**Data records**:
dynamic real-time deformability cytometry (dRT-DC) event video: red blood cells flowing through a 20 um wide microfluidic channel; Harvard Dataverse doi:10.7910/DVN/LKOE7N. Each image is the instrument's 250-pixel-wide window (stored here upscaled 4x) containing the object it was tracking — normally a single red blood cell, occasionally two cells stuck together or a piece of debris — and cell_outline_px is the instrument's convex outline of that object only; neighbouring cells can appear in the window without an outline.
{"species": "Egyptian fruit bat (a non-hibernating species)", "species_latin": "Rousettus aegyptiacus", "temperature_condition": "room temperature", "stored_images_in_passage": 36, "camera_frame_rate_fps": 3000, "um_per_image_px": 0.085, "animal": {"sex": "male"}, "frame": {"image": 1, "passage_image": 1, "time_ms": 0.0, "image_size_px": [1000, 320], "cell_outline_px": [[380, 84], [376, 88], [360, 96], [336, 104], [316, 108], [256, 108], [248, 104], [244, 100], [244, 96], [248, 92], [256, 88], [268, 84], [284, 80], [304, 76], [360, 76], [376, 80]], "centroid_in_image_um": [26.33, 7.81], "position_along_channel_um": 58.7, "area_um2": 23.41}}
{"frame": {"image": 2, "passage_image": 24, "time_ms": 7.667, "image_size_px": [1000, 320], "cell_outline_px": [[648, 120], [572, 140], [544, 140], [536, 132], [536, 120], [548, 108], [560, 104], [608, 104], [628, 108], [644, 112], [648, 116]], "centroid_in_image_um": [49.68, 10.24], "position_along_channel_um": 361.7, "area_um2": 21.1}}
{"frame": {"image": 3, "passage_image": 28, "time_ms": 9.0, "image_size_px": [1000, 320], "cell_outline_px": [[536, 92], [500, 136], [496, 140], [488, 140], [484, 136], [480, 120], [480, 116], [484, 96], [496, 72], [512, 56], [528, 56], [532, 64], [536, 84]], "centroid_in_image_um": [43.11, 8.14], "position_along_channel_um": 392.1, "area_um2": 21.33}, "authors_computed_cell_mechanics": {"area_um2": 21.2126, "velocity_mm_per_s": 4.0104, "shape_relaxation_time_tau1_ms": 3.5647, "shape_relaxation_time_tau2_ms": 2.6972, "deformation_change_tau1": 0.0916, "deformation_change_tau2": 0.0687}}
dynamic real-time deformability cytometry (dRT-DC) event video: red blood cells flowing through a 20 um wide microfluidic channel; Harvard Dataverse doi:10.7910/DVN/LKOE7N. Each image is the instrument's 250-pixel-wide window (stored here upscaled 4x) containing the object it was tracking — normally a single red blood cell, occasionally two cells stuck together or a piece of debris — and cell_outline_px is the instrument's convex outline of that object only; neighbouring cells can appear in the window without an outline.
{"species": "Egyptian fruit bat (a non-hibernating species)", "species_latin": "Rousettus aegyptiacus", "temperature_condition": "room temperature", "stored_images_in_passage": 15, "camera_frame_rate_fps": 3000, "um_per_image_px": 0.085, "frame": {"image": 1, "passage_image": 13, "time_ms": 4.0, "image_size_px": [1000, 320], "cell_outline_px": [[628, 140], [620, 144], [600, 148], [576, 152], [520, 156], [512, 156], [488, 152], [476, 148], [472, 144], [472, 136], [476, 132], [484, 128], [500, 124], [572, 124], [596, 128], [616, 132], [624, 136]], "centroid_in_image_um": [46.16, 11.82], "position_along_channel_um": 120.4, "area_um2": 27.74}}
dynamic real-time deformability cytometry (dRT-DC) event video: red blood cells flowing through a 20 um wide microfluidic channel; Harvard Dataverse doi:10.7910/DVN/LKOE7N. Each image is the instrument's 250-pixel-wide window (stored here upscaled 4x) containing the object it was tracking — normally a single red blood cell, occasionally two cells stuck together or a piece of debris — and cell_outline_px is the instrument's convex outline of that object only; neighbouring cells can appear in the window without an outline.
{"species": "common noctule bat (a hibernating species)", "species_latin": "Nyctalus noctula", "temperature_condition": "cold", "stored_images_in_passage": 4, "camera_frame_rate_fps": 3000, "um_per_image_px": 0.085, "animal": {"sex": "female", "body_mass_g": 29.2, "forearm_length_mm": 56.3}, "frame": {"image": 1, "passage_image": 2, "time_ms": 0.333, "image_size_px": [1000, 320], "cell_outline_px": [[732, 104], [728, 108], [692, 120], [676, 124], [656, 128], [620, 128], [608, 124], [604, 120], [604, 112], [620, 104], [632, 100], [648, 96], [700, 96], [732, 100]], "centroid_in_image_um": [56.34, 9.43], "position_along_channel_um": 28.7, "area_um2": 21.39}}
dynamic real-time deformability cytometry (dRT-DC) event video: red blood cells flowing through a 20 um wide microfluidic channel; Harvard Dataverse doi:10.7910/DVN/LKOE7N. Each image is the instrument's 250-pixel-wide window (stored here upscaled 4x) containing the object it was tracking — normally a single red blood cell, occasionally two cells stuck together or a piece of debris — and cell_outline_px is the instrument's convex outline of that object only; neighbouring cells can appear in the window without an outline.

**Instructions for the task**:
Transcribe every entry exactly, omitting nothing.

**Worked answer**:
dynamic real-time deformability cytometry (dRT-DC) event video: red blood cells flowing through a 20 um wide microfluidic channel; Harvard Dataverse doi:10.7910/DVN/LKOE7N. Each image is the instrument's 250-pixel-wide window (stored here upscaled 4x) containing the object it was tracking — normally a single red blood cell, occasionally two cells stuck together or a piece of debris — and cell_outline_px is the instrument's convex outline of that object only; neighbouring cells can appear in the window without an outline.
{"species": "Egyptian fruit bat (a non-hibernating species)", "species_latin": "Rousettus aegyptiacus", "temperature_condition": "room temperature", "stored_images_in_passage": 36, "camera_frame_rate_fps": 3000, "um_per_image_px": 0.085, "animal": {"sex": "male"}, "frame": {"image": 1, "passage_image": 1, "time_ms": 0.0, "image_size_px": [1000, 320], "cell_outline_px": [[380, 84], [376, 88], [360, 96], [336, 104], [316, 108], [256, 108], [248, 104], [244, 100], [244, 96], [248, 92], [256, 88], [268, 84], [284, 80], [304, 76], [360, 76], [376, 80]], "centroid_in_image_um": [26.33, 7.81], "position_along_channel_um": 58.7, "area_um2": 23.41}}
{"frame": {"image": 2, "passage_image": 24, "time_ms": 7.667, "image_size_px": [1000, 320], "cell_outline_px": [[648, 120], [572, 140], [544, 140], [536, 132], [536, 120], [548, 108], [560, 104], [608, 104], [628, 108], [644, 112], [648, 116]], "centroid_in_image_um": [49.68, 10.24], "position_along_channel_um": 361.7, "area_um2": 21.1}}
{"frame": {"image": 3, "passage_image": 28, "time_ms": 9.0, "image_size_px": [1000, 320], "cell_outline_px": [[536, 92], [500, 136], [496, 140], [488, 140], [484, 136], [480, 120], [480, 116], [484, 96], [496, 72], [512, 56], [528, 56], [532, 64], [536, 84]], "centroid_in_image_um": [43.11, 8.14], "position_along_channel_um": 392.1, "area_um2": 21.33}, "authors_computed_cell_mechanics": {"area_um2": 21.2126, "velocity_mm_per_s": 4.0104, "shape_relaxation_time_tau1_ms": 3.5647, "shape_relaxation_time_tau2_ms": 2.6972, "deformation_change_tau1": 0.0916, "deformation_change_tau2": 0.0687}}
dynamic real-time deformability cytometry (dRT-DC) event video: red blood cells flowing through a 20 um wide microfluidic channel; Harvard Dataverse doi:10.7910/DVN/LKOE7N. Each image is the instrument's 250-pixel-wide window (stored here upscaled 4x) containing the object it was tracking — normally a single red blood cell, occasionally two cells stuck together or a piece of debris — and cell_outline_px is the instrument's convex outline of that object only; neighbouring cells can appear in the window without an outline.
{"species": "Egyptian fruit bat (a non-hibernating species)", "species_latin": "Rousettus aegyptiacus", "temperature_condition": "room temperature", "stored_images_in_passage": 15, "camera_frame_rate_fps": 3000, "um_per_image_px": 0.085, "frame": {"image": 1, "passage_image": 13, "time_ms": 4.0, "image_size_px": [1000, 320], "cell_outline_px": [[628, 140], [620, 144], [600, 148], [576, 152], [520, 156], [512, 156], [488, 152], [476, 148], [472, 144], [472, 136], [476, 132], [484, 128], [500, 124], [572, 124], [596, 128], [616, 132], [624, 136]], "centroid_in_image_um": [46.16, 11.82], "position_along_channel_um": 120.4, "area_um2": 27.74}}
dynamic real-time deformability cytometry (dRT-DC) event video: red blood cells flowing through a 20 um wide microfluidic channel; Harvard Dataverse doi:10.7910/DVN/LKOE7N. Each image is the instrument's 250-pixel-wide window (stored here upscaled 4x) containing the object it was tracking — normally a single red blood cell, occasionally two cells stuck together or a piece of debris — and cell_outline_px is the instrument's convex outline of that object only; neighbouring cells can appear in the window without an outline.
{"species": "common noctule bat (a hibernating species)", "species_latin": "Nyctalus noctula", "temperature_condition": "cold", "stored_images_in_passage": 4, "camera_frame_rate_fps": 3000, "um_per_image_px": 0.085, "animal": {"sex": "female", "body_mass_g": 29.2, "forearm_length_mm": 56.3}, "frame": {"image": 1, "passage_image": 2, "time_ms": 0.333, "image_size_px": [1000, 320], "cell_outline_px": [[732, 104], [728, 108], [692, 120], [676, 124], [656, 128], [620, 128], [608, 124], [604, 120], [604, 112], [620, 104], [632, 100], [648, 96], [700, 96], [732, 100]], "centroid_in_image_um": [56.34, 9.43], "position_along_channel_um": 28.7, "area_um2": 21.39}}
dynamic real-time deformability cytometry (dRT-DC) event video: red blood cells flowing through a 20 um wide microfluidic channel; Harvard Dataverse doi:10.7910/DVN/LKOE7N. Each image is the instrument's 250-pixel-wide window (stored here upscaled 4x) containing the object it was tracking — normally a single red blood cell, occasionally two cells stuck together or a piece of debris — and cell_outline_px is the instrument's convex outline of that object only; neighbouring cells can appear in the window without an outline.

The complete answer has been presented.